Because of the Guideshops’ relatively small size (average sq. ft.: 1,000) and the fact the spaces are essentially showrooms, Dunn says the shops become profitable far quicker than traditional stores – typically within six months of opening. Encouraged by its bricks-and-mortar success, Bonobos formed a partnership to sell its pants in Nordstrom stores, where they’ve become the retailer’s top-selling chino.

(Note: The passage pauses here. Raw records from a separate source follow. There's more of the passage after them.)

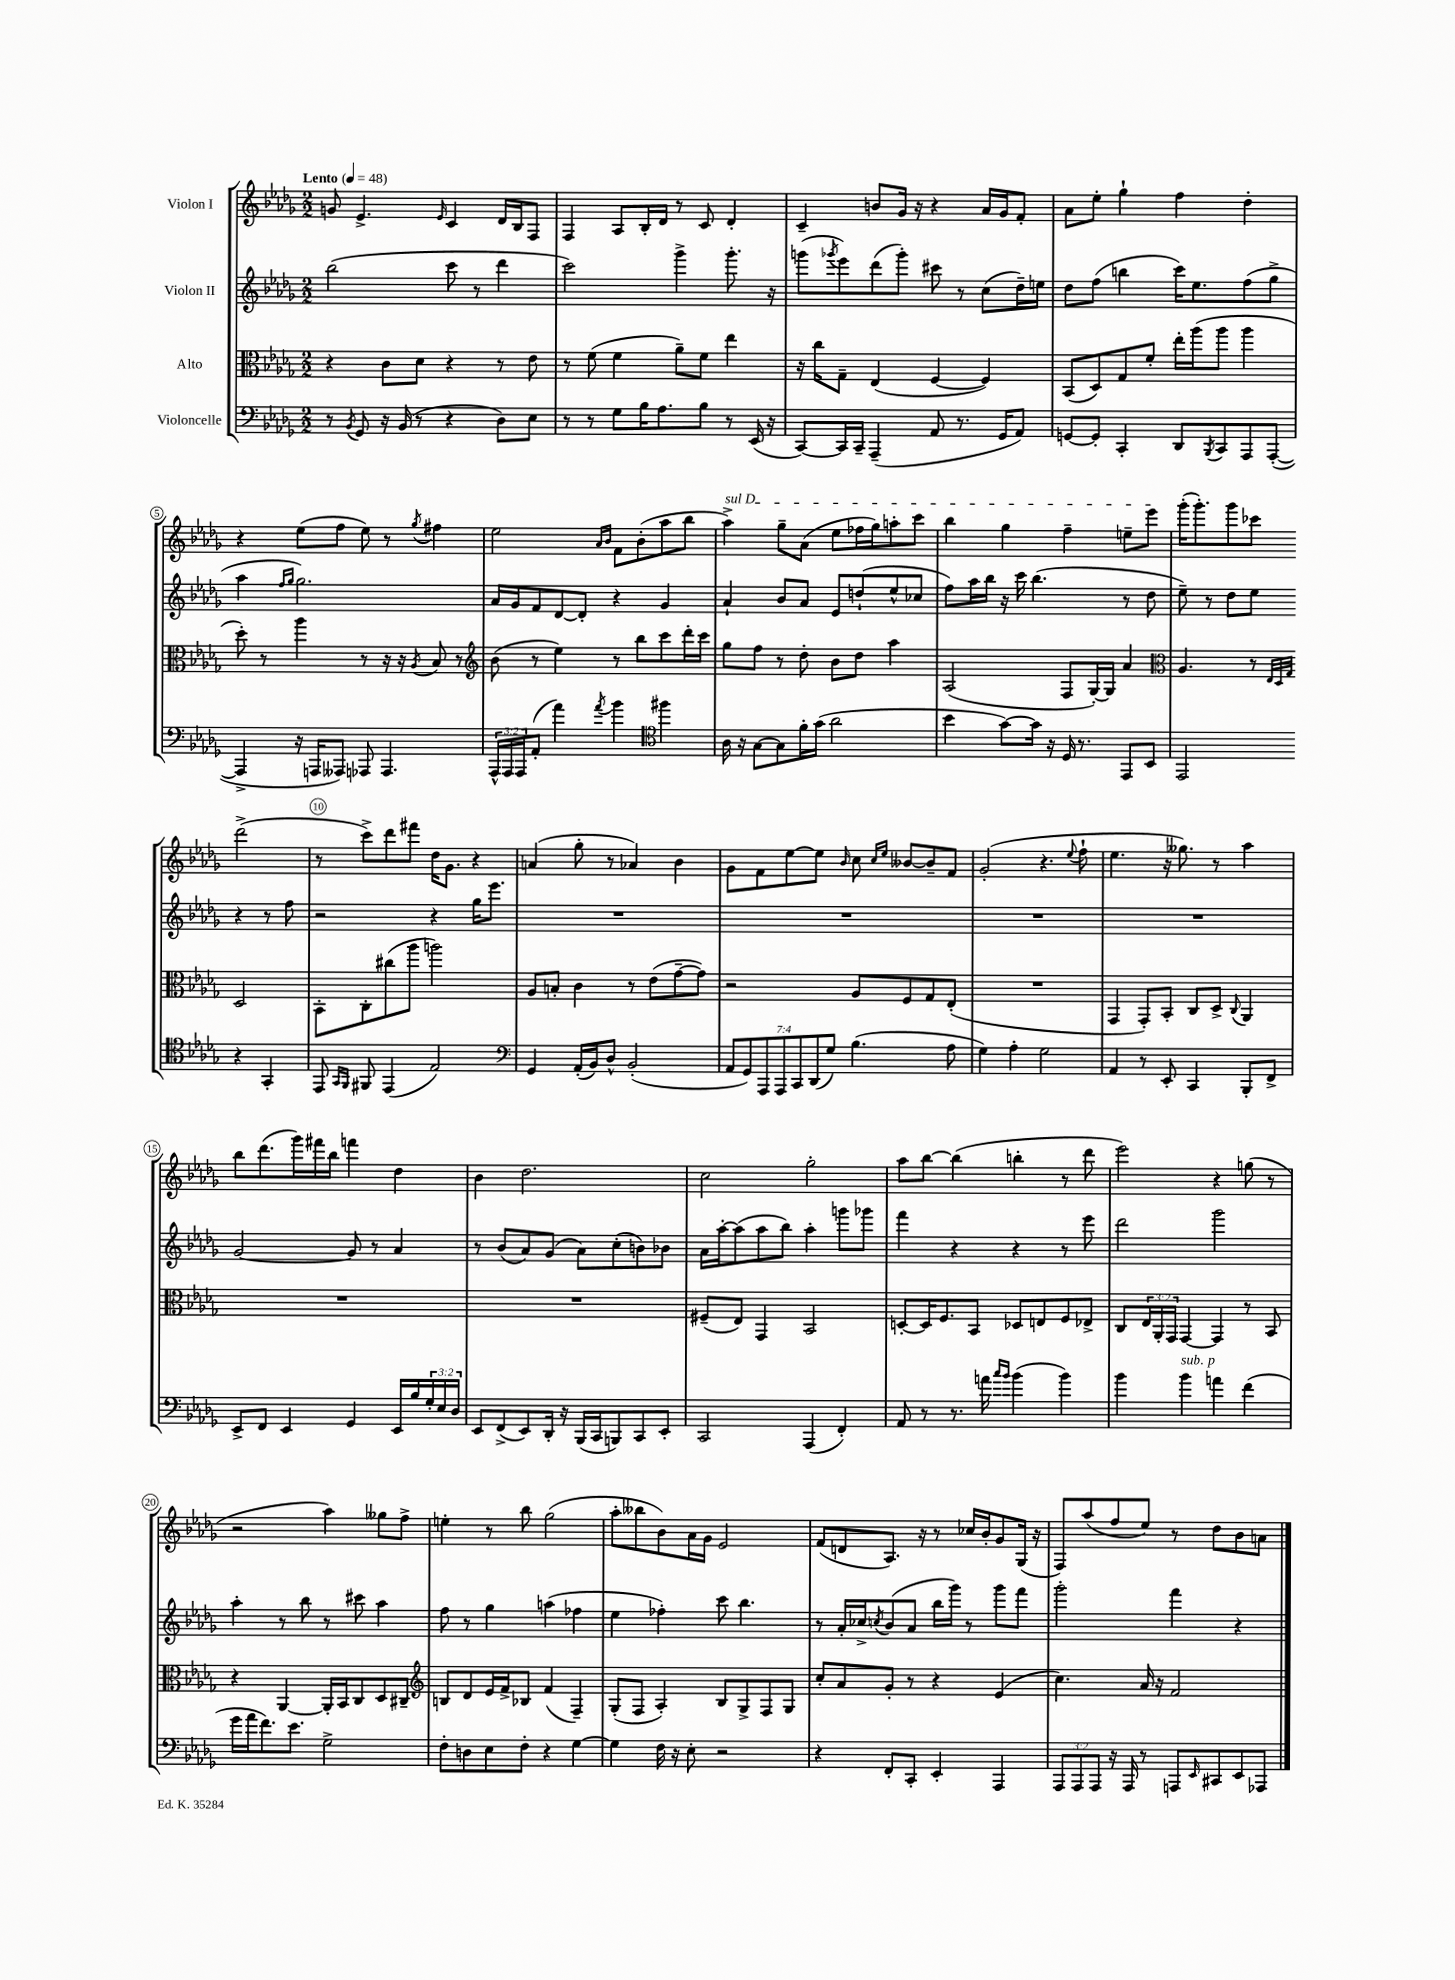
<<
\new StaffGroup <<
\new Staff = "s0" \with { instrumentName = "Violon I" } {
    \clef treble \key des \major \numericTimeSignature \time 2/2 \tempo "Lento" 4 = 48
    g'8 ees'4.-> \grace { ees'16 } c'4 des'16 bes16 f8 |
    f4 aes8 bes16-. des'16 r8 c'8 des'4-. |
    c'4-- b'8 ges'16 r16 r4 aes'16 ges'16 f'8-. |
    aes'8 ees''8-. ges''4-! f''4 des''4-. |
    r4 ees''8( f''8 ees''8) r8 \acciaccatura { ges''8 } fis''4 |
    ees''2 \grace { aes'16 bes'16 } f'8 bes'8-.( aes''8 bes''8 |
    \once \override TextSpanner.bound-details.left.text = \markup { \italic "sul D" } aes''4->\startTextSpan) ges''8-- aes'8( ees''8 fes''16 ges''16) a''8-. c'''8 |
    bes''4 ges''4 f''4-- e''8-- ees'''8\stopTextSpan |
    ges'''16-.( ges'''8.-.) ges'''8 ces'''8 des'''2->( |
    r8 c'''8->) des'''8 fis'''8 des''16 ges'8. r4 |
    a'4( ges''8-. r8 aes'4) bes'4 |
    ges'8 f'8 ees''8~ ees''8 \grace { bes'16 } c''8 \grace { c''16 ees''16 } beses'8~ beses'8-- f'8 |
    ges'2-.( r4. \appoggiatura { ees''8 } f''8-! |
    ees''4. r16 geses''8.) r8 aes''4 |
    bes''8 des'''8.( ges'''16) fis'''16 bes''16 f'''4 des''4 |
    bes'4 des''2. |
    c''2 ges''2-. |
    aes''8 bes''8~ bes''4( b''4-. r8 des'''8 |
    ees'''2) r4 g''8( r8 |
    r2 aes''4) geses''8 f''8-> |
    e''4-. r8 bes''8 ges''2( |
    aes''8-. beses''8 bes'8) aes'16 ges'16 ees'2 |
    f'8( d'8 aes8.) r16 r8 ces''16 bes'16-. ges'8 ges16( r16 |
    f8) aes''8( f''8 ees''8) r8 des''8 bes'8 a'8 \bar "|." |
}
\new Staff = "s1" \with { instrumentName = "Violon II" } {
    \clef treble \key des \major \numericTimeSignature \time 2/2
    bes''2( c'''8 r8 des'''4 |
    c'''2) ges'''4-> ges'''8.-. r16 |
    g'''8( \acciaccatura { ges'''8 } ees'''8) des'''8( ges'''8-.) cis'''8 r8 c''8( des''16--) e''16 |
    des''8 f''8( b''4 c'''16) ees''8. f''8( ges''8-> |
    aes''4 \grace { f''16 ges''16 } ges''2.) |
    aes'16 ges'16 f'8 des'8~ des'8-. r4 ges'4 |
    aes'4-! bes'8 aes'8 ees'8 d''8-!( ees''8-^ ces''8 |
    f''8) aes''16 bes''16 r16 c'''16 bes''4.( r8 des''8 |
    ees''8--) r8 des''8 ees''8 r4 r8 f''8 |
    r2 r4 ges''16 ees'''8. |
    R1 |
    R1 |
    R1 |
    R1 |
    ges'2~ ges'8 r8 aes'4 |
    r8 bes'8( aes'8) ges'8( aes'8) c''8-.( b'8) bes'8 |
    aes'16 aes''16~-. aes''8( aes''8 bes''8) aes''4-. g'''8 ges'''8 |
    f'''4 r4 r4 r8 ees'''8 |
    des'''2 ges'''2 |
    aes''4-. r8 bes''8 r8 cis'''8 aes''4 |
    f''8 r8 ges''4 a''4( fes''4 |
    ees''4 fes''4-.) c'''8 bes''4. |
    r8 aes'16-. ces''16-> \acciaccatura { c''8 } bes'8( aes'8 bes''16 ges'''16) r8 ges'''8 f'''8 |
    ges'''2-. f'''4 r4 \bar "|." |
}
\new Staff = "s2" \with { instrumentName = "Alto" } {
    \clef alto \key des \major \numericTimeSignature \time 2/2 \override Staff.TupletNumber.text = #tuplet-number::calc-fraction-text
    r4 c'8 des'8 r4 r8 ees'8 |
    r8 f'8( f'4 aes'8--) f'8 ees''4 |
    r16 c''16 ges8-- ees4( f4~ f4) |
    bes,8( des8) ges8 f'8-. ees''16-. aes''16( aes''8 aes''4 |
    des''8-.) r8 aes''4 r8 r16 r16 \acciaccatura { aes8 } bes8 r8 |
    \clef treble bes'8( r8 ees''4) r8 bes''8 c'''8 des'''16-. c'''16 |
    ges''8 f''8 r8 des''8-. bes'8 des''8 aes''4 |
    aes2( f8 ges16~-.) ges16 aes'4 |
    \clef alto aes4. r8 \grace { ees32 des32 ges32 } des2 |
    bes,8-. c8-. cis''8( aes''8 a''2) |
    aes8 b8-. c'4 r8 ees'8( ges'8~-- ges'8) |
    r2 aes8 f8 ges8 ees8-.( |
    R1 |
    ges,4 ges,8-.) bes,8-. c8 des8-> \appoggiatura { c8 } aes,4 |
    R1 |
    R1 |
    fis8--( ees8) ges,4 bes,2 |
    d8~-. d16 f8. bes,8 des8 e8 f8 ees8-> |
    c8 \tuplet 3/2 { ees16 aes,16-. ges,16 } ges,4~ ges,4 r8 bes,8 |
    r4 aes,4~ aes,16-. bes,16 c8 des8 cis8-- |
    \clef treble b8 des'8 ees'16 f'16-> bes8 f'4( f4--) |
    ges8-.( f8 aes4-.) bes8 ges8-> f8 ges8 |
    c''8-. aes'8 ges'8-. r8 r4 ees'4( |
    c''4.) aes'16 r16 f'2 \bar "|." |
}
\new Staff = "s3" \with { instrumentName = "Violoncelle" } {
    \clef bass \key des \major \numericTimeSignature \time 2/2 \override Staff.TupletNumber.text = #tuplet-number::calc-fraction-text
    r8 \acciaccatura { bes,8 } ges,8 r16 bes,16( r8 r4 des8) ees8 |
    r8 r8 ges8 bes16 aes8. bes8 r8 ees,16( r16 |
    c,8~) c,16 c,16-- aes,,4--( aes,8 r8. ges,16 aes,8) |
    g,8~ g,8-. c,4-. des,8 \acciaccatura { bes,,8 } c,8 aes,,8 aes,,8~-.( |
    aes,,4-> r16 a,,16 aeses,,8) aes,,8 aes,,4. |
    \tuplet 3/2 { aes,,16-^ aes,,16 aes,,16 } aes,8-.( aes'4) \acciaccatura { aes'8 } bes'4 \clef tenor fis''4 |
    aes16 r16 ges8~ ges8 f'16-. ges'16( aes'2 |
    bes'4 ges'8~) ges'16 r16 des16 r8. ees,8 bes,8 |
    ees,2 r4 ges,4-. |
    ees,8 \grace { ges,16 f,16 } fis,8 ees,4( ees2) |
    \clef bass ges,4 aes,16-.( bes,16) des8-^ bes,2-.( |
    \tuplet 7/4 { aes,8 ges,8) aes,,8 aes,,8 c,8 des,8( ges8) } bes4.( aes8 |
    ges4) aes4-. ges2 |
    aes,4 r8 ees,8-. c,4 bes,,8-. f,8-> |
    ees,8-> f,8 ees,4 ges,4 ees,16 bes16 \tuplet 3/2 { ges16-. ees16 des16 } |
    ees,8 f,8->( ees,8) des,16-. r16 bes,,16( c,16 b,,8) c,8 ees,8-. |
    c,2 aes,,4( f,4-.) |
    aes,8 r8 r8. a'16 \grace { c''16 bes'16 } bes'4( bes'4) |
    bes'4 bes'4^\markup { \italic "sub. p" } a'4 f'4( |
    ges'16 aes'16 f'8.) ees'8. ges2-> |
    f8-. d8 ees8 f8-. r4 ges4~ |
    ges4 f16 r16 ees8-. r2 |
    r4 f,8-. c,8-. ees,4-. aes,,4 |
    \tuplet 3/2 { aes,,8 aes,,8 aes,,8 } r16 aes,,16 r8 a,,8 \grace { ees,16 } cis,8 ees,8 aes,,8 \bar "|." |
}
>>
>>
\layout { \context { \Score \override BarNumber.break-visibility = ##(#f #t #t) barNumberVisibility = #(every-nth-bar-number-visible 5) \override BarNumber.stencil = #(make-stencil-circler 0.1 0.3 ly:text-interface::print) } }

The company is on its way to becoming a full menswear company with mass awareness. “We’ve come to realize physical retail isn’t going to compete with our online experience but fundamentally enhances this idea of better choice of fit and better customer service in menswear,” says Dunn. “We’re in no way declaring a victory on our business model yet – because we have more work to do – but we’ve been incredibly encouraged so far.” 

The rise of Bonobos

  • These pants don’t fit. Stanford Business School student – and self-taught amateur tailor – Brian Spaly decides the only way to get pants that fit him is to launch his own company.
  • What’s in a name? For reasons that may never be entirely clear, Spaly and new CEO Andy Dunn study a list of prospective names and choose ‘bonobos’ after a species of chimpanzee.
  • Wall Street invests. Dunn raises investment capital for Bonobos. Just as significantly, the company acquires a cult following among the city’s financiers after New York magazine hails them as “sexy-man pants.”
  • Training pays. Bonobos discovers the power of bricks and mortar when training a sales force at its head office – and changes its strategy, using compact ‘Guideshops’ to diversify its products and attract new customers. In 2014, the company raises US$55m to finance the expansion of its American network of Guideshops.